- [What needs to be done]: Transcribe the rest of the listing below, starting with the line that contains "v1.28.0 이상 권장" and ending with the last line, exactly as written.

- [Data shown]:

= = =

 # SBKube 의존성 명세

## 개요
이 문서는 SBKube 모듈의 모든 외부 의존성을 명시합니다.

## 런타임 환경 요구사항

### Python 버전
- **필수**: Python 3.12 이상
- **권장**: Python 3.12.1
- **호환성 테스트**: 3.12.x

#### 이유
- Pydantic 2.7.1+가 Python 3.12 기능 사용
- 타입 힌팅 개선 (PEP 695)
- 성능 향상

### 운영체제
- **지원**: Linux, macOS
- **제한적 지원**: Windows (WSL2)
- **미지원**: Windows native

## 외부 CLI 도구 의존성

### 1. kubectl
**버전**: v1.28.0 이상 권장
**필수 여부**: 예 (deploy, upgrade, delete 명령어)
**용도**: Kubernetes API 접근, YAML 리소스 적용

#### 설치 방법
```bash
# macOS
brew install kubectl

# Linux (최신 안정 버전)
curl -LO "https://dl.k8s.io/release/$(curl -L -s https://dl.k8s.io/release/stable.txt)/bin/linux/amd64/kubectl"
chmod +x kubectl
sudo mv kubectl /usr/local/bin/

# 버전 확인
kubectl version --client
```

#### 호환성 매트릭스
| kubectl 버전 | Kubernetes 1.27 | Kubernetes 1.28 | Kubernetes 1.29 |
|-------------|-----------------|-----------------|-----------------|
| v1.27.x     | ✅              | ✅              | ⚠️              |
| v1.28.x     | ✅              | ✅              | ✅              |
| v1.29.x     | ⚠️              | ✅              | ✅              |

= = =

- [Exercise result]:
**버전**: v1.28.0 이상 권장
**필수 여부**: 예 (deploy, upgrade, delete 명령어)
**용도**: Kubernetes API 접근, YAML 리소스 적용

#### 설치 방법
```bash
# macOS
brew install kubectl

# Linux (최신 안정 버전)
curl -LO "https://dl.k8s.io/release/$(curl -L -s https://dl.k8s.io/release/stable.txt)/bin/linux/amd64/kubectl"
chmod +x kubectl
sudo mv kubectl /usr/local/bin/

# 버전 확인
kubectl version --client
```

#### 호환성 매트릭스
| kubectl 버전 | Kubernetes 1.27 | Kubernetes 1.28 | Kubernetes 1.29 |
|-------------|-----------------|-----------------|-----------------|
| v1.27.x     | ✅              | ✅              | ⚠️              |
| v1.28.x     | ✅              | ✅              | ✅              |
| v1.29.x     | ⚠️              | ✅              | ✅              |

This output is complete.